Chicago plays an important role in the Ramakrishna religious order and for all Vedanta Hindus because Vivekananda is credited with introducing Hinduism to the West during the 1893 Columbian Exposition in Chicago.

Vivekananda traveled to Chicago as a 30-year-old monk, or swami, to participate in the World Parliament of Religions at the world's fair.

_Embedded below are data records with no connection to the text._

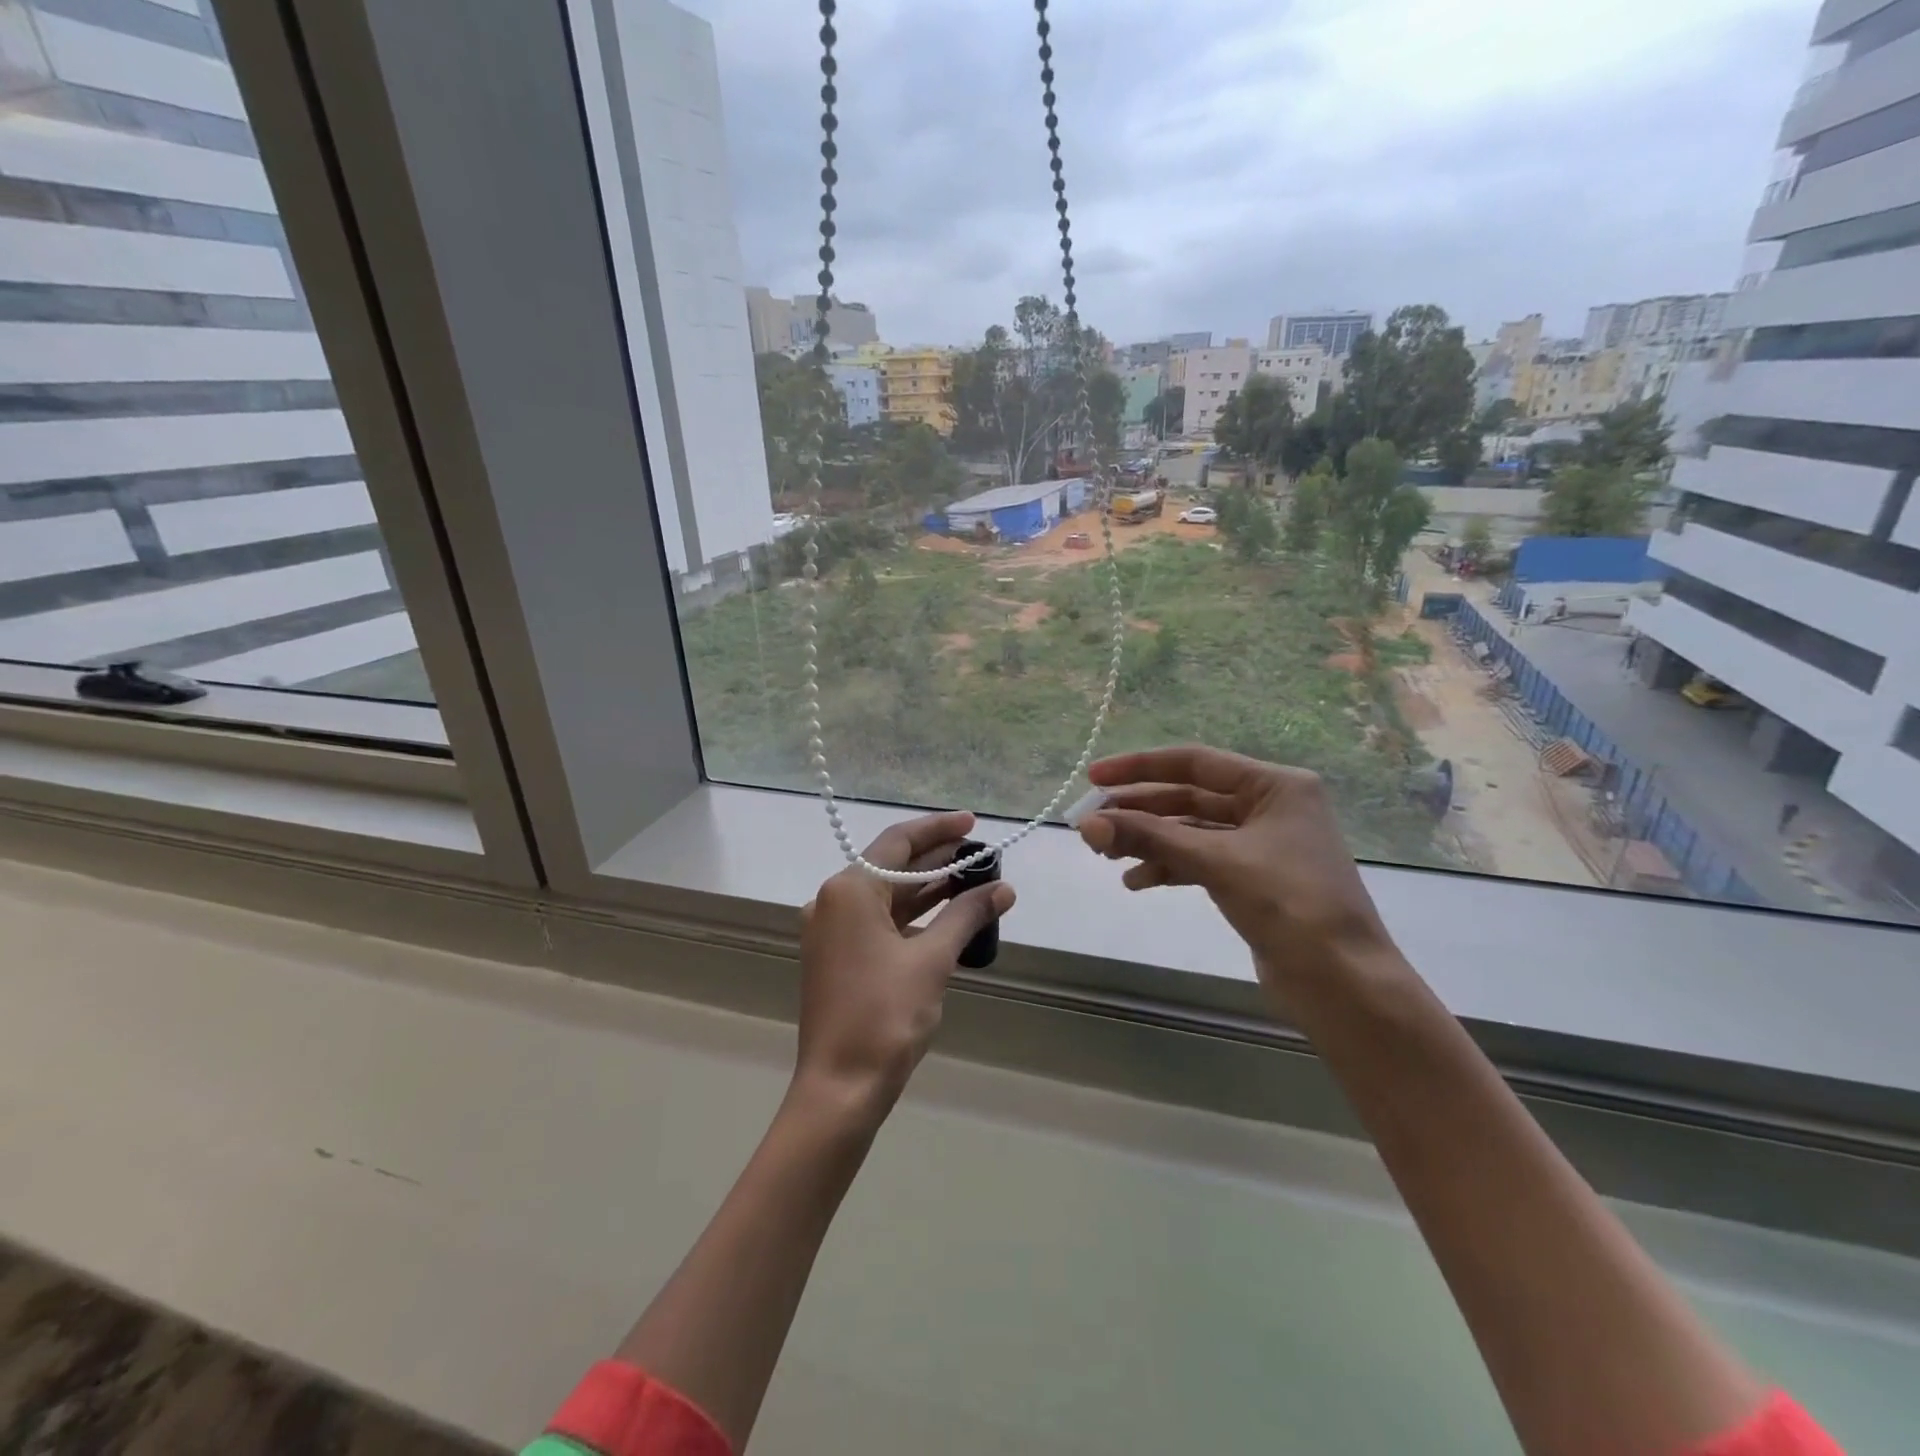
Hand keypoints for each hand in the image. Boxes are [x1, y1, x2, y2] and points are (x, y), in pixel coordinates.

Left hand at [794, 811, 1014, 1118]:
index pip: (898, 842)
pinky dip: (912, 915)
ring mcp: (832, 930)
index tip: (974, 824)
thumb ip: (966, 915)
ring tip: (973, 878)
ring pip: (887, 895)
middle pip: (891, 866)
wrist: (840, 1087)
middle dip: (938, 859)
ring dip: (927, 888)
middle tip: (982, 853)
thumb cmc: (885, 1015)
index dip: (939, 829)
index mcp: (849, 890)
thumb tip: (1003, 889)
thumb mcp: (932, 959)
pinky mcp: (838, 956)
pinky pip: (879, 921)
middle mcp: (833, 901)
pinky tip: (947, 914)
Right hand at [1076, 746, 1397, 1003]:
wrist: (1343, 984)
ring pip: (1191, 831)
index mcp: (1275, 785)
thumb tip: (1085, 824)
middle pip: (1189, 797)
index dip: (1139, 767)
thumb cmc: (1289, 905)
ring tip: (1106, 855)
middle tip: (1091, 824)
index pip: (1195, 762)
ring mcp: (1262, 844)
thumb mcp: (1216, 862)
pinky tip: (1136, 882)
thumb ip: (1149, 838)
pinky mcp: (1253, 879)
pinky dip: (1168, 868)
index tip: (1094, 777)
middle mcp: (1270, 806)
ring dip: (1149, 841)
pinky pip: (1200, 861)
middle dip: (1139, 811)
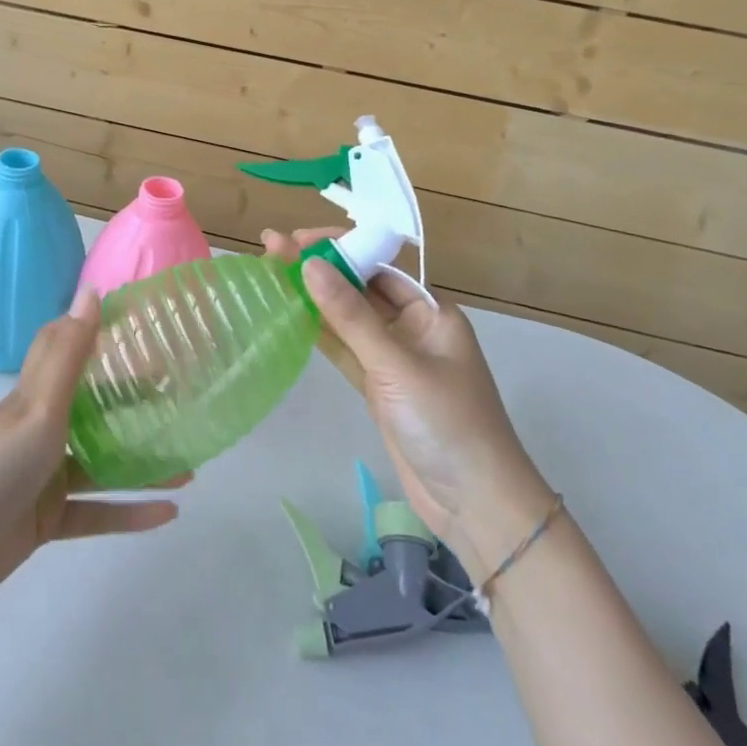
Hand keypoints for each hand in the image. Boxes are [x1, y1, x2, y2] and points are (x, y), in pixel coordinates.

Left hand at [0, 288, 185, 613]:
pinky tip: (169, 513)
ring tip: (189, 464)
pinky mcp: (46, 521)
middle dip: (134, 404)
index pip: (68, 352)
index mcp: (34, 397)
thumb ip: (69, 353)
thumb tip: (92, 289)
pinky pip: (97, 512)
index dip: (100, 335)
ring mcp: (43, 477)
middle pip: (94, 410)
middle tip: (179, 399)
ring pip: (103, 464)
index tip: (144, 329)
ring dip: (142, 463)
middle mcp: (40, 430)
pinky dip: (130, 512)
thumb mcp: (36, 407)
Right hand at [263, 228, 553, 587]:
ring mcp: (393, 359)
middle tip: (272, 247)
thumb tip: (309, 265)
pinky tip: (288, 313)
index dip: (339, 247)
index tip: (298, 239)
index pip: (379, 264)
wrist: (476, 506)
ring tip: (270, 271)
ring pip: (347, 318)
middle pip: (359, 288)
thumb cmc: (447, 424)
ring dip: (312, 297)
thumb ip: (351, 316)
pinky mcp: (378, 388)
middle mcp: (412, 328)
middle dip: (319, 267)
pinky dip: (318, 333)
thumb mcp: (397, 366)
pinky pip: (344, 350)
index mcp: (431, 312)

He became a popular figure after addressing the crowd of religious dignitaries from around the world as "brothers and sisters."

"Swami Vivekananda sowed the seeds at the Parliament of Religions in 1893," Chidananda said. "Now, the seeds are sprouting up."

Vivekananda established the Vedanta Society in New York in 1896, after leaving Chicago.

To this day, devotees from India, where Vivekananda's birthday is a national holiday, travel to Chicago to see where he delivered his speeches and taught his first yoga classes, said Frank Parlato, a yogi and spokesman for the Hyde Park society.

"A lot of the swamis who are coming to town actually consider Chicago to be a thirtha, a place of pilgrimage because of its association with Swami Vivekananda," Parlato said. "They actually come to follow his footsteps."

J.V. Lakshmana Rao, managing editor of the India Tribune, the largest English-language newspaper for Indians and Southeast Asians in the United States, said the conference is a watershed for the Indian community here.

"They want to hear what the swamijis have to say," Rao said. "We are Hindus, but we do not know in depth what our culture and religion say. This gives us an opportunity . . . to learn more about ourselves."

Vivekananda taught that all religions lead to the same goal and the same god. The religious tradition that has grown up around his teachings is far more inclusive than other forms of Hinduism. The worship area in the Hyde Park monastery has images of Vivekananda and his spiritual master, a monk named Sri Ramakrishna, displayed next to icons of Jesus Christ and the Buddha.

"In our particular tradition, the main emphasis is on the harmony among different schools of Hinduism, but also among all religions," said Swami Varadananda, another monk at the Hyde Park monastery. "We see them all as different roads leading to the same place."

Next week's conference, without precedent in scale, will revisit some of Vivekananda's principal ideas and how they can be applied in the new millennium. Among the topics the swamis will lecture about are meditation, compassion for all living beings and the purpose of human life.

"Swamiji says every soul is potentially divine," Chidananda said, referring to Vivekananda. "Your task is to manifest that divine."

***

WHAT'S A SWAMI?

"Swami" is a title of respect in Indian religions given to a holy man or a religious teacher, kind of like "reverend."

It's a Sanskrit word that means "owner" or "master." Because it is a courtesy title, in different religious traditions the men known as "swami" come to that title in different ways.

In the Hindu Ramakrishna order, any man who is a monk can call himself swami. All monks are swamis, and all swamis are monks, says Swami Chidananda of the Hyde Park Vivekananda Vedanta Society.

But a guru--that word, also from Sanskrit, means "heavy"--is a term the Ramakrishna order bestows only upon men who have special training to be leaders of religious communities, or ashrams. Chidananda, a swami for 45 years, became a guru only in 1993, when he took over as head of the Hyde Park ashram.